The MSS2 has its shortcomings (for example I can never get more than 12% utilisation out of the gig interface) but with the release of the firmware and by allowing the community to tailor and sabilise devices which are no longer under warranty as well as providing a fairly evenly moderate forum where criticism is tolerated they have redeemed themselves in my eyes.
So, don't judge them too harshly when you are considering your next purchase. Also I am not affiliated with them in any way, I run my own network security/penetration testing business.
Have a good one.
01-07-2010 05:43 PM
Yep, just plain junk. Mine was only 3 weeks old, but after a terrible experience with their so called "tech support", I decided to cut my losses and just destroy the device when the drive wouldn't come out gently. The drive was dead, too so no saving data. It was somewhat satisfying to destroy the object, but it might have been more fun to just shred a bunch of 20's!
What horrible customer service, but I guess that's normal with tech companies anymore.... Who am I kidding? It's normal for any large company to give as little customer service as possible.
02-10-2012 09:24 PM
The MSS2 is the most useless product i have ever had the displeasure of working on. It's stripped down version of an operating system is so flawed. I'm glad only my time has been wasted on these devices, and thank gosh i was able to use my 30+ years of PC repair knowledge to follow the instructions for recovering data via UNIX... Which just goes to show the device is crud, but when the non functioning device was disassembled and the 2 Seagate drives were hooked to a PC and booted with a KNOPPIX Linux CD i had access to the owner's data in 5 minutes and after formatting a 3rd drive, i was able to drag and drop the entire RAID-0's contents onto the new drive while i slept.

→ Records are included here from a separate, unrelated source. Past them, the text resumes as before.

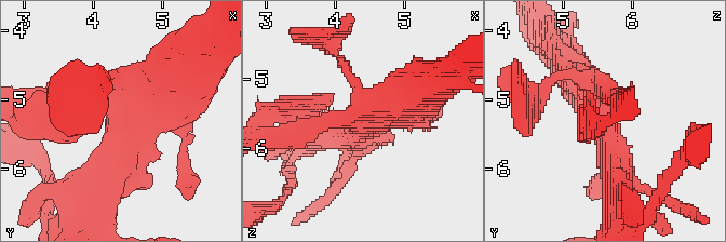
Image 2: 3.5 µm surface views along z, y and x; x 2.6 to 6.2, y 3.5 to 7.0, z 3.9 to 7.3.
show(em, xy, step 2, tint, (4.50, 5.30, 5.55))
shape alone is not enough

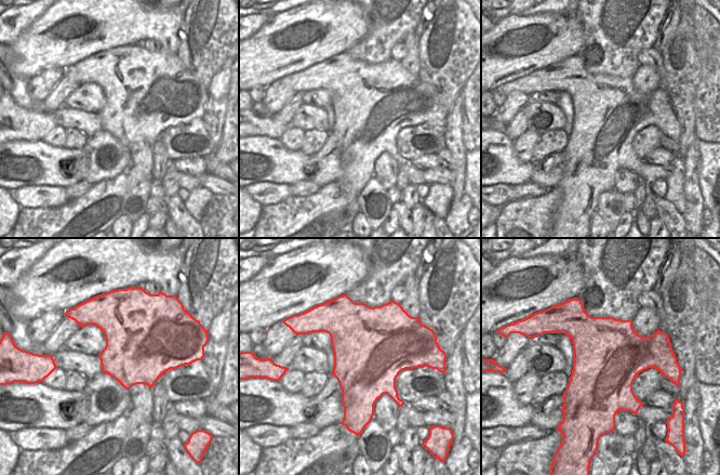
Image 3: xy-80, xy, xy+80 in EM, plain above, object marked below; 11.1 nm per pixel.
show(em, xy, step 5, tint, same)
another direction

The only good thing is i now have 2 500GB drives and if it weren't a family member who owned the device I'd be charging over $500 for the data recovery. And that would be a deal when compared to Seagate's data recovery costs.
Seagate, I hope the rest of your business is just as successful as the MSS2 product line and lives just as long.
05-25-2012 03:22 PM - edited 05-25-2012 03:23 PM
This is more a peculiar statement about Seagate and how it identifies Maxtor as a partner. Maxtor drives are identified as "Legacy Network Products." While the word legacy refers principally to things handled down (keepsakes), traditions (attending a parent's or sibling's school) or proceeds from a will/things left behind, etc., Dictionary.com also has an additional definition for it:
"of or pertaining to old or outdated computer hardware, software, or data that, while still functional, does not work well with up-to-date systems."
In this instance, Seagate is making it clear that Maxtor products are outdated. I also thing that from a marketing standpoint, using the term "legacy" helps to distance Seagate (by inference and/or connotation) from the product -- not that I'm trying to defend them. Please know Maxtor is less than ______ (and here you can put in any appropriate word that suits you). Obviously, Seagate didn't buy Maxtor for its products; rather it bought it to expand manufacturing capacity. It should have canceled Maxtor products as soon as the acquisition was completed. But, of course, there was quick money to be made on........fools........like us.